Elastic (acrylate/polydimethylsiloxane) substrate-to-coating interlayers for improving the mechanical resilience of thermoelectric films on poly(ethylene terephthalate) during roll-to-roll manufacture and in service operation

Abstract

Strain-induced failure is a major concern in wearable electronics. Herein, a ~ 90-nm thick bismuth telluride film is fabricated on 125-μm thick polyethylene terephthalate as the basis for a flexible thermoelectric generator. To simulate induced mechanical strains during wearable operation and roll-to-roll manufacture, both tensile and buckling strains are studied. To improve the mechanical resilience, two types of substrate-to-coating interlayers with varying thicknesses are investigated: 0.4–7.7 μm-thick Poly-tripropyleneglycol diacrylate (acrylate) and 2.5–16.8 μm-thick Poly-dimethyl siloxane (PDMS).
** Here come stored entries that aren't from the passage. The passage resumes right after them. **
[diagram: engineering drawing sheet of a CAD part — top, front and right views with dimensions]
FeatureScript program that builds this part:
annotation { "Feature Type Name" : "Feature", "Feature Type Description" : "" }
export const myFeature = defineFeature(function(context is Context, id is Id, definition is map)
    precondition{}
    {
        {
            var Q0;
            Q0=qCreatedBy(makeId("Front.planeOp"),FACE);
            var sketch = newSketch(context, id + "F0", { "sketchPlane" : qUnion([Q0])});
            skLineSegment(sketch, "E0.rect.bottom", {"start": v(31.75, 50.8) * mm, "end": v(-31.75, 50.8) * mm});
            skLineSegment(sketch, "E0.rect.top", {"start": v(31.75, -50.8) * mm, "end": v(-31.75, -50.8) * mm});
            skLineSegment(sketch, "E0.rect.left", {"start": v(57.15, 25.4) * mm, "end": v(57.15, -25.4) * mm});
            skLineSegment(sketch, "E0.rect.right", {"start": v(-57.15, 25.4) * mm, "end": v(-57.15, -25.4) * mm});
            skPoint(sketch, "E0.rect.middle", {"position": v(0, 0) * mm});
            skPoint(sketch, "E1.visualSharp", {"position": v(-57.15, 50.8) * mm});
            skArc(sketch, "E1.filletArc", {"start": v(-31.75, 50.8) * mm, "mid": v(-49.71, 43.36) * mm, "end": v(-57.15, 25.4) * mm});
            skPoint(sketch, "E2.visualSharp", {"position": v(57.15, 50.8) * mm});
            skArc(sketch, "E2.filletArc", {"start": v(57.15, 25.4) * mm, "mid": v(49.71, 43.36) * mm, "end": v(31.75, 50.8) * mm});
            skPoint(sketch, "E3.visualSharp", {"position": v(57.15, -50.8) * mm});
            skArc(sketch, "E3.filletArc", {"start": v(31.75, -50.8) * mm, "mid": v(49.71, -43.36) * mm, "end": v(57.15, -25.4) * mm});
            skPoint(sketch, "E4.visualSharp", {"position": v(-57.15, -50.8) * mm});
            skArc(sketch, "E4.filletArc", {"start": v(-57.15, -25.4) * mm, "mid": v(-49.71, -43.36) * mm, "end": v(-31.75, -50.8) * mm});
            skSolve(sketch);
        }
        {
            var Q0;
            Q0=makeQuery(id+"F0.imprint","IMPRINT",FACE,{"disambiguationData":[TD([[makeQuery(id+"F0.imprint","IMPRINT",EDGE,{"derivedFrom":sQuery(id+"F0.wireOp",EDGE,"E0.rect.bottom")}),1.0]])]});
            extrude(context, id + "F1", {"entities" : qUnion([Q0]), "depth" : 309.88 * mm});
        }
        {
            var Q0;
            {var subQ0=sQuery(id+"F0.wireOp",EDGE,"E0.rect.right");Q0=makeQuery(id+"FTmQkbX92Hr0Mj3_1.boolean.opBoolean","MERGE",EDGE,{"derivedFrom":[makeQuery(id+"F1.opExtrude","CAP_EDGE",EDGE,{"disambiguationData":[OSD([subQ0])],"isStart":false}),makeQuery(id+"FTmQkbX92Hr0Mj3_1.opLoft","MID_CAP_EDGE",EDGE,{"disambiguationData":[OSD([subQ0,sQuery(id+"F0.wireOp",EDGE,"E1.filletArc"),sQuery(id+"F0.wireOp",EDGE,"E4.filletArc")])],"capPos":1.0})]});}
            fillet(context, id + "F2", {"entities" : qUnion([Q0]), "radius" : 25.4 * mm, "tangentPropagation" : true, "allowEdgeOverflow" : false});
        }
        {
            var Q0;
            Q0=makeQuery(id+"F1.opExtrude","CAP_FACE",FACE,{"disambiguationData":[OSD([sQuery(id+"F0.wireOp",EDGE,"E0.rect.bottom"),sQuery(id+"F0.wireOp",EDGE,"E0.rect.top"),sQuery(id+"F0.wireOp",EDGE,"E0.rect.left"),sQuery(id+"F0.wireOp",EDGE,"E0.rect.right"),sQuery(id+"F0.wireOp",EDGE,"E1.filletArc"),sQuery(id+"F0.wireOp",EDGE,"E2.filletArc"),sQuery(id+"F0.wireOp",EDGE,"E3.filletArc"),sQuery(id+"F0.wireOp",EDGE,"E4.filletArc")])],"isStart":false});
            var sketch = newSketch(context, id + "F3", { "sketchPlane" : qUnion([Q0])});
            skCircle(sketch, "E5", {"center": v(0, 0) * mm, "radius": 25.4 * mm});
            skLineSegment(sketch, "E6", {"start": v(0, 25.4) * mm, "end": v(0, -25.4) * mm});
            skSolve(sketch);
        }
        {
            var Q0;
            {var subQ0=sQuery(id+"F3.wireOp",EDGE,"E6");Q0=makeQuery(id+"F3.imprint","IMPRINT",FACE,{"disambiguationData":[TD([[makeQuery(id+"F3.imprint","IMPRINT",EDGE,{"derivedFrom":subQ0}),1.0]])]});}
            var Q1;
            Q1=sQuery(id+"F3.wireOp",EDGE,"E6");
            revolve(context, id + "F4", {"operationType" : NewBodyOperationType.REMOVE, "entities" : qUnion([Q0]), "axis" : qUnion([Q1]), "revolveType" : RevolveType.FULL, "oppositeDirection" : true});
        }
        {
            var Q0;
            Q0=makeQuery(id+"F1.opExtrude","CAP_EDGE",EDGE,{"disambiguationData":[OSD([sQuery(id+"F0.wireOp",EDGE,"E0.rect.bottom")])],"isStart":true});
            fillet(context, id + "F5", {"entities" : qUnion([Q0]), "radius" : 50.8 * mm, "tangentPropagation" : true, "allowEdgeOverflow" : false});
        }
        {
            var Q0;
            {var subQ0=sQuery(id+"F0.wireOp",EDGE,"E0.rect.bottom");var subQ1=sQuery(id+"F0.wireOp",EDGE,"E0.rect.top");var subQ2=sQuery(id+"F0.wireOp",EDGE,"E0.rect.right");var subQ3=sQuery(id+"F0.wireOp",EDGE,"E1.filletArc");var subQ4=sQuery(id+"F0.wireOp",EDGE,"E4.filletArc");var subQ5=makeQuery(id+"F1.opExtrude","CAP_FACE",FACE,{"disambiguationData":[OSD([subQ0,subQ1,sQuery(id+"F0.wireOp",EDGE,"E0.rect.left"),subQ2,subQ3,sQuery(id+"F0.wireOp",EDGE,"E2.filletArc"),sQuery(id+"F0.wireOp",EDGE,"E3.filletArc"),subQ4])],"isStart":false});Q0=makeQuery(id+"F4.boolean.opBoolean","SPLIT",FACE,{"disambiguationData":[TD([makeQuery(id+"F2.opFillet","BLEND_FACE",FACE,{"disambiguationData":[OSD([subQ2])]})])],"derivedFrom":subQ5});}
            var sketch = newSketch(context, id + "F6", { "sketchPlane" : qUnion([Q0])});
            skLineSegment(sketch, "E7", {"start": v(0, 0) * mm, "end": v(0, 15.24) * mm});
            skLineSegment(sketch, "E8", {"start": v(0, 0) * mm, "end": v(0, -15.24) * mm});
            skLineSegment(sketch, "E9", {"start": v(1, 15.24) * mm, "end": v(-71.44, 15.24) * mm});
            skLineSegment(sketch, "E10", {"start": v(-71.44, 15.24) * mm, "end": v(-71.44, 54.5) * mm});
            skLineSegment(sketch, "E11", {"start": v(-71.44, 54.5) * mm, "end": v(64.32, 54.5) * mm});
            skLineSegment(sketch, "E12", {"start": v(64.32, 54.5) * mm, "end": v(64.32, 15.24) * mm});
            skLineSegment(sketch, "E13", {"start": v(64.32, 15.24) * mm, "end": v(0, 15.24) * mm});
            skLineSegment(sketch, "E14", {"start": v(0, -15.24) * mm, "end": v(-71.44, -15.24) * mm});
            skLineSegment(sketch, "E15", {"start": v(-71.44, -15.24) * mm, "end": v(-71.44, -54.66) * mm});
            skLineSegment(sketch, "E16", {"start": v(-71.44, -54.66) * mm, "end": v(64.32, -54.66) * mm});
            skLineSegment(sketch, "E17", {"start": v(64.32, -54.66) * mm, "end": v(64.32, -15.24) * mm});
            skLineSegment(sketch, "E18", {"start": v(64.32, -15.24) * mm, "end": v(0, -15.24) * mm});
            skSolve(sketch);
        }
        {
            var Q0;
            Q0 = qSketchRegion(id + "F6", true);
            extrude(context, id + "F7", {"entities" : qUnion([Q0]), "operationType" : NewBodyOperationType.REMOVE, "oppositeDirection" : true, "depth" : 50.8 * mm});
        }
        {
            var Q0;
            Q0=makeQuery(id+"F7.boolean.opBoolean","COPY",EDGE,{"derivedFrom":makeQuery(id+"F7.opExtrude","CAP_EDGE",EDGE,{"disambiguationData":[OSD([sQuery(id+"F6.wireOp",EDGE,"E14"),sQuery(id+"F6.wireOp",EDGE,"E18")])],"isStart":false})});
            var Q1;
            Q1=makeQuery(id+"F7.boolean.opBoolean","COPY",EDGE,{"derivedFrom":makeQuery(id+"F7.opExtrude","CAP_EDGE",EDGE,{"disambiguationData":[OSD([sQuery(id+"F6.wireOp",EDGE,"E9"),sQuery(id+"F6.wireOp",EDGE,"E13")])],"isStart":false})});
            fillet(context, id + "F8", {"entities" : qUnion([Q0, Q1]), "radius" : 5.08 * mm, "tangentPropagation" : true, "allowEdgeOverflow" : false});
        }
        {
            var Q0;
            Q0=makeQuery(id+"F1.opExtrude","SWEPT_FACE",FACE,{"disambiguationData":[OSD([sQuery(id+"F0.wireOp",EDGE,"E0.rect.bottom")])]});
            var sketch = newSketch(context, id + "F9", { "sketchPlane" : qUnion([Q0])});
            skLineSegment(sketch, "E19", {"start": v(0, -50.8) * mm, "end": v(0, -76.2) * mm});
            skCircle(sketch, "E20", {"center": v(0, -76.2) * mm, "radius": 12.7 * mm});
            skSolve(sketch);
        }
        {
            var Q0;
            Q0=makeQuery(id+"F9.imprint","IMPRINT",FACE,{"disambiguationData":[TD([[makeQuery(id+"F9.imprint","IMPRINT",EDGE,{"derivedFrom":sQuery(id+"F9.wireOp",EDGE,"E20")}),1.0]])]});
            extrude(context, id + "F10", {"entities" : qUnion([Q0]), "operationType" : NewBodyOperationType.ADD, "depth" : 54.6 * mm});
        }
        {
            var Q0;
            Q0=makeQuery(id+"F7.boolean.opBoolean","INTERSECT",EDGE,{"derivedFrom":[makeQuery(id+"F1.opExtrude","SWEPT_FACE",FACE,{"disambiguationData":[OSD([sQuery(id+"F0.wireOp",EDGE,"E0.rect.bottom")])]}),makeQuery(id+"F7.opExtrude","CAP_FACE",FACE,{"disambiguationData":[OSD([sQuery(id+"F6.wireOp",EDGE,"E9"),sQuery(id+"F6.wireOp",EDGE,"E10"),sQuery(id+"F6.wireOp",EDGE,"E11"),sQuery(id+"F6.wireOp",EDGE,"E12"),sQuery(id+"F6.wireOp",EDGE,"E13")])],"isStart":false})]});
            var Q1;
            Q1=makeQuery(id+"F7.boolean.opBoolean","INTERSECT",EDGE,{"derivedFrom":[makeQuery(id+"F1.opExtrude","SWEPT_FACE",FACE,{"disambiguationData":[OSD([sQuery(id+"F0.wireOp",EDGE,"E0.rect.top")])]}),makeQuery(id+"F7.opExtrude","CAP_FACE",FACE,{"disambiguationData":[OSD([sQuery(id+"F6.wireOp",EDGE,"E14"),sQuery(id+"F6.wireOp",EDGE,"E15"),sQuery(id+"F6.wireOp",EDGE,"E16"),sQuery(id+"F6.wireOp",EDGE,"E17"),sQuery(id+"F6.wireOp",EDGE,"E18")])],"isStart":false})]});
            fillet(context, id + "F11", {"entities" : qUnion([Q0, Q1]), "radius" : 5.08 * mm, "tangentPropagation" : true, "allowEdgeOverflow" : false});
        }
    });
The thermoelectric performance of the coating is influenced through the stress, applied on the polymer substrate, being transferred through to the coating. Samples exposed to tensile testing recover once the load is released, mitigating against change on the film morphology and thermoelectric performance, in contrast to those measured in-situ under buckling strain. Both interlayers are shown to assist in maintaining the film performance, as fewer cracks are formed in the semiconductor. A thicker interlayer is shown to better mitigate the impact of deformation of the substrate. Furthermore, in fatigue-bending tests, the film grown on a PDMS interlayer shows better cyclical fatigue performance.